## Text for analysis
§ §
I recently blogged about nut detection dogs, the medical alert dogs who are trained to sniff out nuts in both food and the air. Two stories have caught my eye in recent weeks, which highlight that nut allergy service dogs may not always be allowed into the environments where they are most needed.
Last week, KOMONews reported on a dispute in Ohio involving a school girl with autism and her special education teacher. The six-year-old has a service dog; her teacher has a dog allergy. As a result, the girl has been asked to change schools.
Earlier in the month, the Canadian Transportation Agency ordered Air Canada to do more to protect dog allergy sufferers. For planes using HEPA filters, provided the dog allergic passenger gives 48 hours notice of travel, Air Canada must ensure there is at least a five row buffer zone between the dog allergic passenger and any dogs (including service dogs) in the cabin. They must also ensure there is separation whilst boarding, leaving the aircraft and accessing washrooms. If a plane doesn’t have a HEPA filter, pet dogs will be banned from the cabin if there is a dog allergic passenger onboard. For service dogs, priority will be given to the passenger who booked their ticket first.
§ §
## Data for review
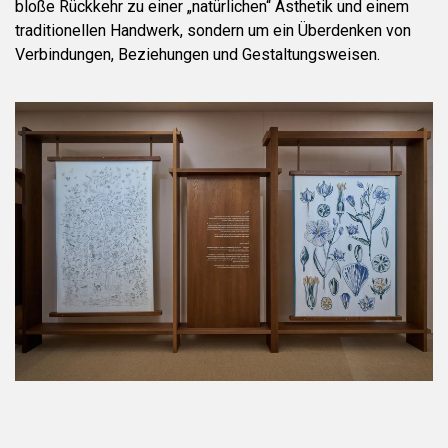
bloße Rückkehr zu einer „natürlichen“ Ästhetik und einem
traditionellen Handwerk, sondern um ein Überdenken von
Verbindungen, Beziehungen und Gestaltungsweisen.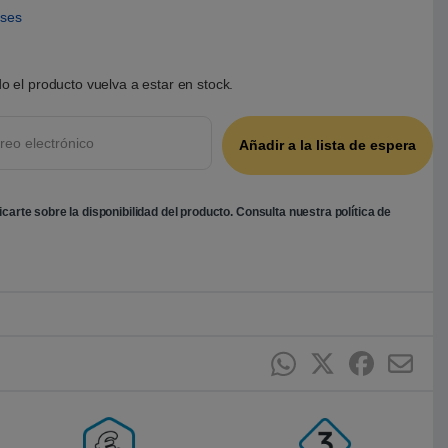
eses
o el producto vuelva a estar en stock.
ficarte sobre la disponibilidad del producto. Consulta nuestra
política de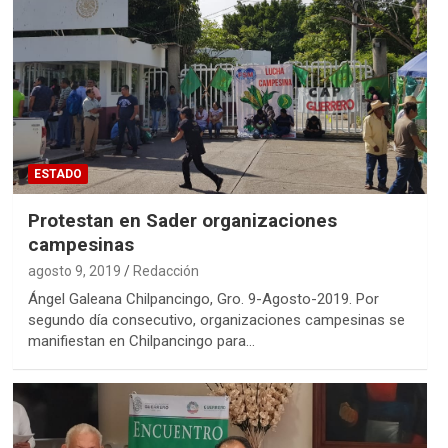
ESTADO
Protestan en Sader organizaciones
campesinas
agosto 9, 2019
Redacción
Ángel Galeana Chilpancingo, Gro. 9-Agosto-2019. Por
segundo día consecutivo, organizaciones campesinas se
manifiestan en Chilpancingo para…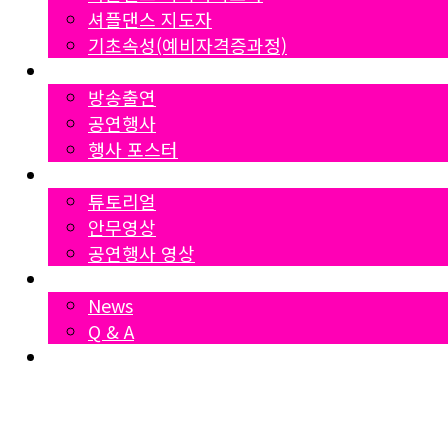
셔플댄스 지도자
기초속성(예비자격증과정)
Gallery
방송출연
공연행사
행사 포스터
영상자료
튜토리얼
안무영상
공연행사 영상
News
News
Q & A
Dumall
₩
0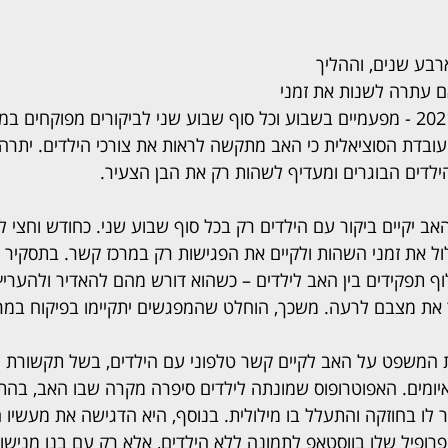
רבע שנים, וההליך 
עתרה לשנות את זמני 
השהות שנקבעו בשנת2021 - מפעמיים בשבוע וכל סוף שבוע שני לביקורים מפוקחים
ובדת הסוציאלית כי האב מתקשה לראות את צורכי הילדים. יתרה מ
ילדים הבוגרים ומעדיף לשהות רק את הבן הצעיר.
יקיים ביקור עם הילדים רק בכל סוף שבוע שני. כחודש וחצי ל
את זמני השהות ולקיים את הפגישות רק במרכז קשר. בתסקיר 
ף תפקידים בין האב לילדים – כשהוא דורש מהם להאדיר ולהעריץ 
את מצבם לרעה. משכך, הוחלט שהמפגשים יתקיימו בפיקוח במר
202 אסר בית המשפט על האב לקיים קשר טלפוני עם הילדים, בשל תקשור
איומים. האפוטרופוס שמונתה לילדים סיפרה מקרה שבו האב, בהת
ר לו בחוזקה והתעלל בו מילולית. בנוסף, היא הדגישה את מעשיו 
פרופיל שלו בווסטאפ לתמונה ללא הילדים, אלא רק עם בנו מנישוא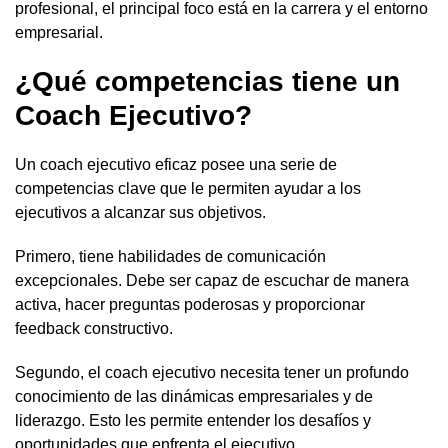
profesional, el principal foco está en la carrera y el entorno
empresarial.
¿Qué competencias tiene un
Coach Ejecutivo?
Un coach ejecutivo eficaz posee una serie de
competencias clave que le permiten ayudar a los
ejecutivos a alcanzar sus objetivos.
Primero, tiene habilidades de comunicación
excepcionales. Debe ser capaz de escuchar de manera
activa, hacer preguntas poderosas y proporcionar
feedback constructivo.
Segundo, el coach ejecutivo necesita tener un profundo
conocimiento de las dinámicas empresariales y de
liderazgo. Esto les permite entender los desafíos y
oportunidades que enfrenta el ejecutivo.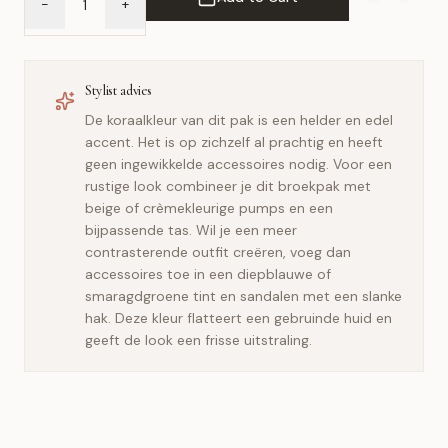
-
+
Add to Wish 
Compar
Stylist advies
De koraalkleur van dit pak is een helder en edel
accent. Het is op zichzelf al prachtig en heeft
geen ingewikkelde accessoires nodig. Voor een
rustige look combineer je dit broekpak met
beige of crèmekleurige pumps en een
bijpassende tas. Wil je een meer
contrasterende outfit creëren, voeg dan
accessoires toe in een diepblauwe of
smaragdgroene tint en sandalen met een slanke
hak. Deze kleur flatteert een gebruinde huid en
geeft de look een frisse uitstraling.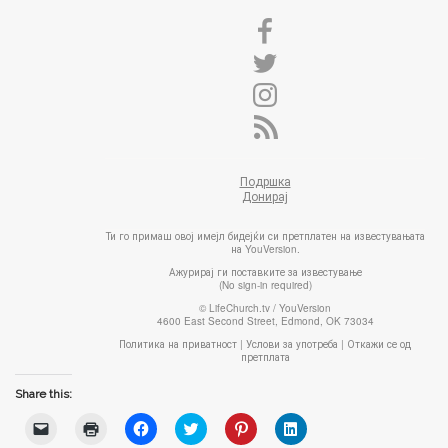
Подршка
Донирај
Ти го примаш овој имејл бидејќи си претплатен на известувањата
на YouVersion.
Ажурирај ги поставките за известување
(No sign-in required)
© LifeChurch.tv / YouVersion
4600 East Second Street, Edmond, OK 73034
Политика на приватност
|
Услови за употреба
|
Откажи се од
претплата
Share this:
C
C
C
C
C
C
l
l
l
l
l
l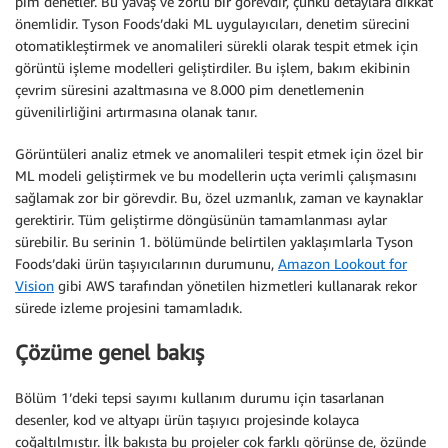
pim denetler. Bu yavaş ve zorlu bir görevdir, çünkü detaylara dikkat
önemlidir. Tyson Foods’daki ML uygulayıcıları, denetim sürecini
otomatikleştirmek ve anomalileri sürekli olarak tespit etmek için
görüntü işleme modelleri geliştirdiler. Bu işlem, bakım ekibinin
çevrim süresini azaltmasına ve 8.000 pim denetlemenin
güvenilirliğini artırmasına olanak tanır.
Görüntüleri analiz etmek ve anomalileri tespit etmek için özel bir
ML modeli geliştirmek ve bu modellerin uçta verimli çalışmasını
sağlamak zor bir görevdir. Bu, özel uzmanlık, zaman ve kaynaklar
gerektirir. Tüm geliştirme döngüsünün tamamlanması aylar
sürebilir. Bu serinin 1. bölümünde belirtilen yaklaşımlarla Tyson
Foods’daki ürün taşıyıcılarının durumunu,
Amazon Lookout for
Vision
gibi AWS tarafından yönetilen hizmetleri kullanarak rekor
sürede izleme projesini tamamladık.
Çözüme genel bakış
Bölüm 1’deki tepsi sayımı kullanım durumu için tasarlanan
desenler, kod ve altyapı ürün taşıyıcı projesinde kolayca
çoğaltılmıştır. İlk bakışta bu projeler çok farklı görünse de, özünde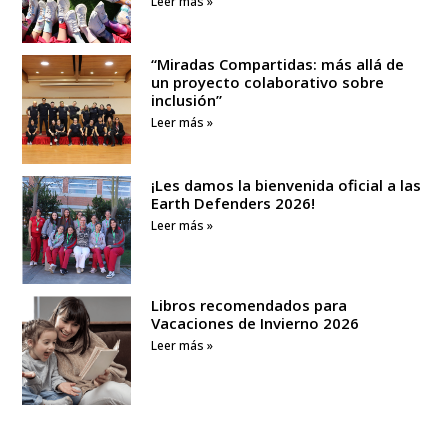
Leer más »
“Miradas Compartidas: más allá de
un proyecto colaborativo sobre
inclusión”
Leer más »
¡Les damos la bienvenida oficial a las
Earth Defenders 2026!
Leer más »
Libros recomendados para
Vacaciones de Invierno 2026
Leer más »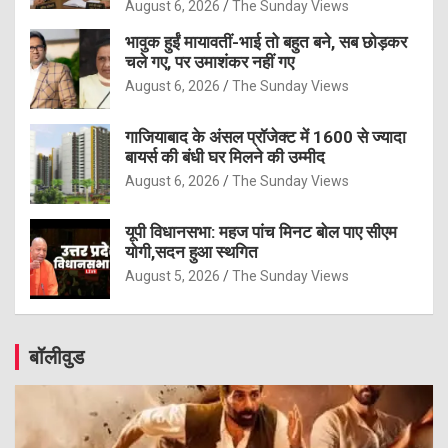
August 6, 2026
The Sunday Views
भावुक हुईं मायावतीं-भाई तो बहुत बने, सब छोड़कर
चले गए, पर उमाशंकर नहीं गए
August 6, 2026
The Sunday Views
गाजियाबाद के अंसल प्रॉजेक्ट में 1600 से ज्यादा
बायर्स की बंधी घर मिलने की उम्मीद
August 6, 2026
The Sunday Views
यूपी विधानसभा: महज पांच मिनट बोल पाए सीएम
योगी,सदन हुआ स्थगित
August 5, 2026
The Sunday Views
बॉलीवुड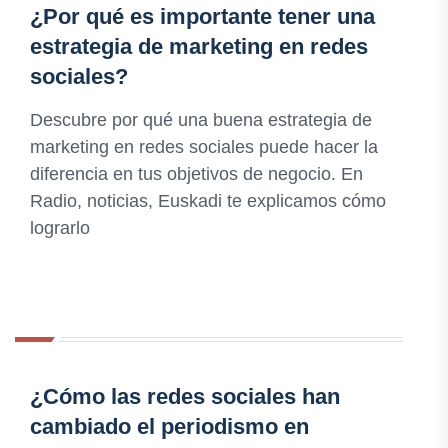
¿Por qué es importante tener una
estrategia de marketing en redes
sociales?
Descubre por qué una buena estrategia de
marketing en redes sociales puede hacer la
diferencia en tus objetivos de negocio. En
Radio, noticias, Euskadi te explicamos cómo
lograrlo
¿Cómo las redes sociales han
cambiado el periodismo en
§ §
## Problem A
Set down word for word the stretch of the post on service dogs and allergies from "I recently blogged" through "to change schools.".
## Problem B
Resume the post on service dogs and allergies, picking up right after its last sentence.

## Task answer A
I recently blogged about nut detection dogs, the medical alert dogs who are trained to sniff out nuts in both food and the air. Two stories have caught my eye in recent weeks, which highlight that nut allergy service dogs may not always be allowed into the environments where they are most needed.
Last week, KOMONews reported on a dispute in Ohio involving a school girl with autism and her special education teacher. The six-year-old has a service dog; her teacher has a dog allergy. As a result, the girl has been asked to change schools.

## Task answer B
If a child is so sensitive to nuts that they need a service dog, you could well imagine that they would need the service dog’s help whilst in school or travelling by air. These two stories show that the dog may not be allowed into the classroom or on the plane, if someone else has a severe dog allergy.
- CTV News, Air Canada ordered to ensure 5-row buffer zone between dogs, allergy sufferers (7 August 2013)
- KOMONews.com, Teacher’s allergic reaction to girl’s service dog sparks dispute (23 August 2013).